REQUIRED ACTIONS:
(a) In the forum thread about pfSense, what brand does the acquaintance who runs the MSP business sell?
(b) Extend the pfSense forum thread past its last post.

What is your response to someone telling you "pfSense is not a NG firewall and you should be using one"?

I’m just wondering for those of you who deploy pfSense regularly to business environments, how do you respond to that comment? I’m fairly new to the security business and pfSense is really the only platform I know well(I know UB too, honestly). I was recently having lunch with an acquaintance who runs a medium sized MSP business. He sells Sonicwall and has for a long time. He told me he likes pfSense, but “it’s not a next gen firewall. It’s great, but a bit old-school. You really ought to be selling NG equipment”.

Just coming here for some reflection is all, really.


I would ask what features makes it next generation? IDS/IPS, site filtering, etc.?

Also are clients requesting a next gen. device an what are they looking for in the feature department? This second question is probably the more important question.

DATASET:
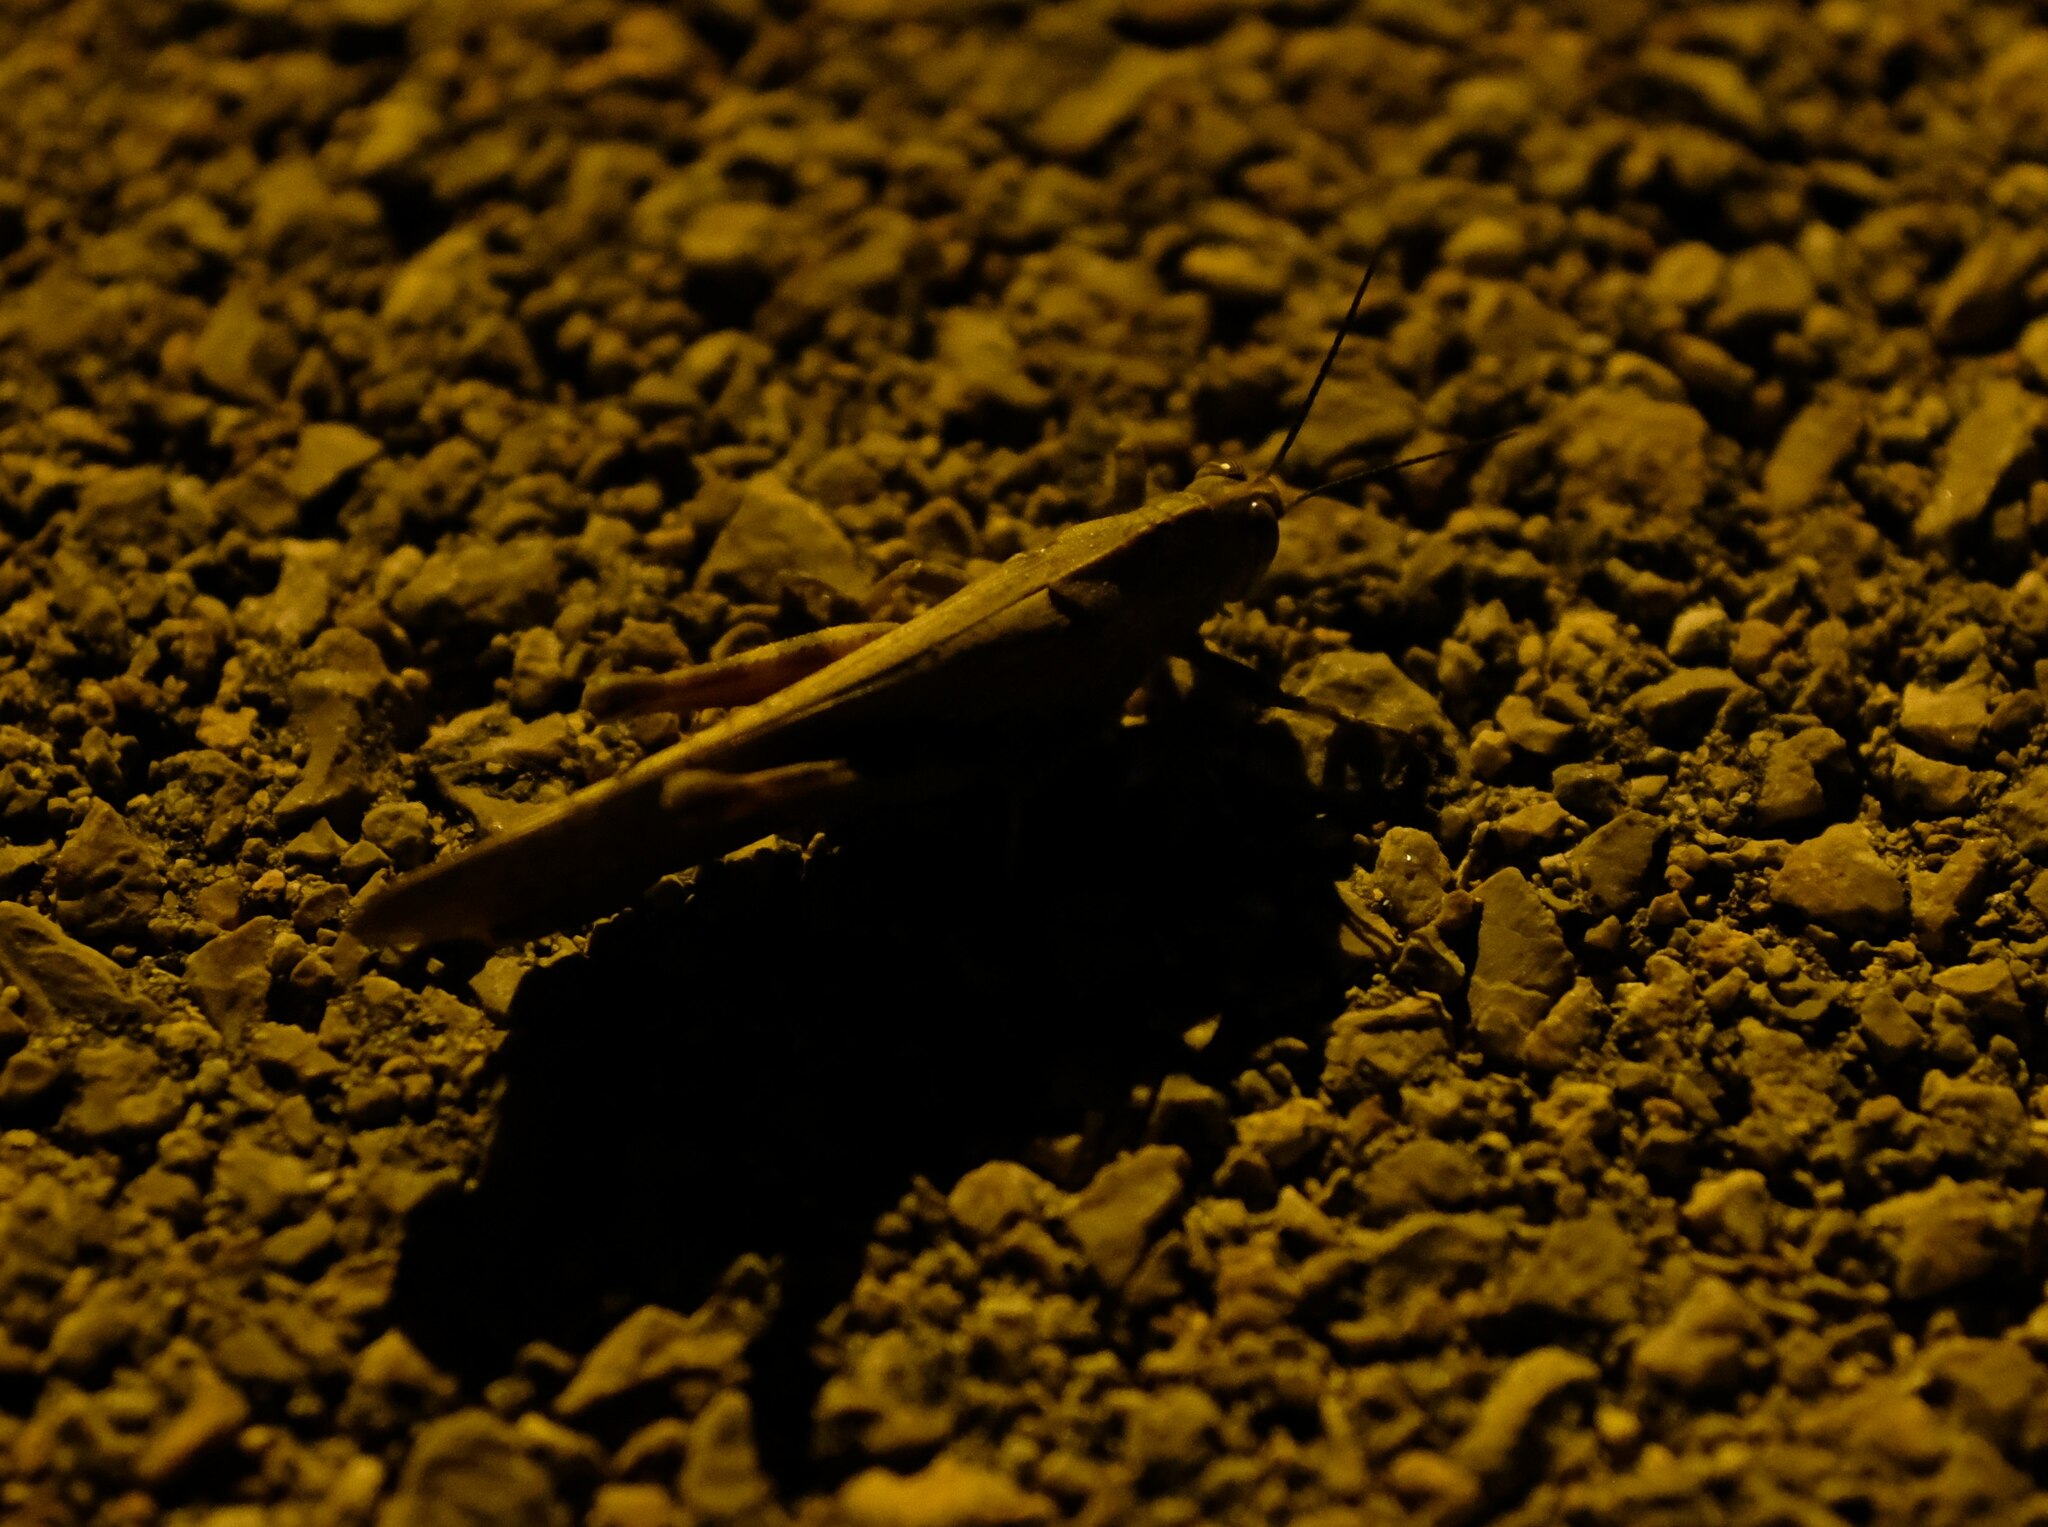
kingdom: Animalia
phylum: Arthropoda
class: Insecta
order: Orthoptera
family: Acrididae
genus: Anacridium
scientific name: Anacridium aegyptium
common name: Egyptian grasshopper
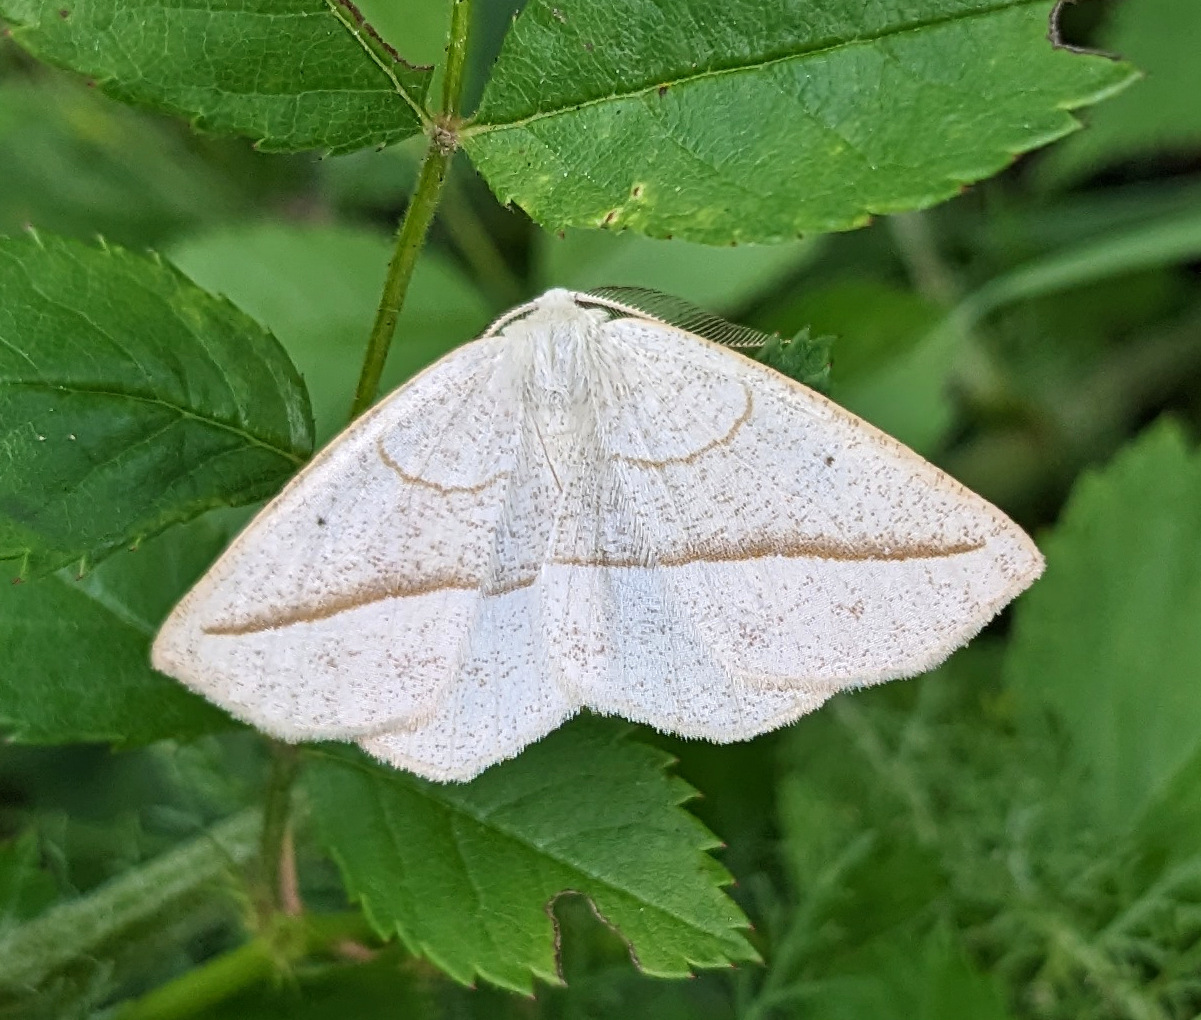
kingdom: Animalia
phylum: Arthropoda
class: Insecta
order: Lepidoptera
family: Geometridae
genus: Eusarca
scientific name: Eusarca confusaria
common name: Confused eusarca
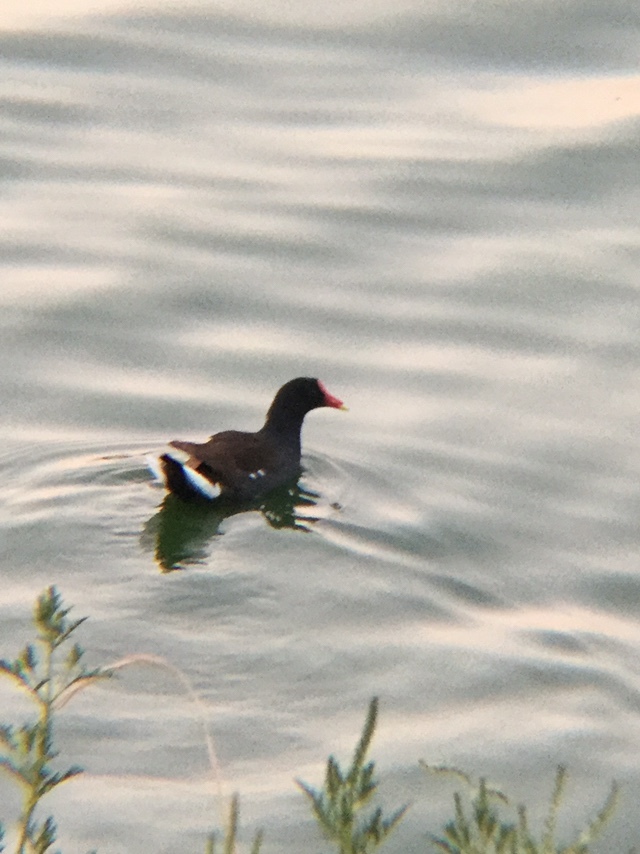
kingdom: Animalia
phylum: Chordata
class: Aves
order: Gruiformes
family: Rallidae
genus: Gallinula
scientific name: Gallinula chloropus
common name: Common moorhen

TASK-BY-TASK RESULTS:
(a) Sonicwall.

(b)
I would love to try Cisco ASA or Sophos but the price is very high that I can’t even recommend it…
It always depends on the use case of the company.

I always find when challenged on the Firewall Untangle or pfSense/Netgate that bringing up the licensing and subscription/maintenance fees for Cisco, Sophos, or Palo Alto tends to bring them back to earth.

Some business may benefit frrom SD-WAN routers.

That is a device designed specifically for connecting branches together?

gateway antivius I’m told. Also IDS/DPI but pfSense has DPI I thought. Actually it also has IDS doesn’t it?

Oh heck yeah. My buddy did an install recently and the client requested Cisco. He said the 24p poe switch was something like $2200.

That’s cheap for Cisco, I’m begging for $5k to $6k each for 48 port switches, either Cisco or Extreme, depends on how “compatible” I want to be with some software support contracts. My Enterasys C5 switches cost $5k when I bought them too many years ago.

Yes pfsense has Suricata or Snort and you can license the good rules or stay on the community version.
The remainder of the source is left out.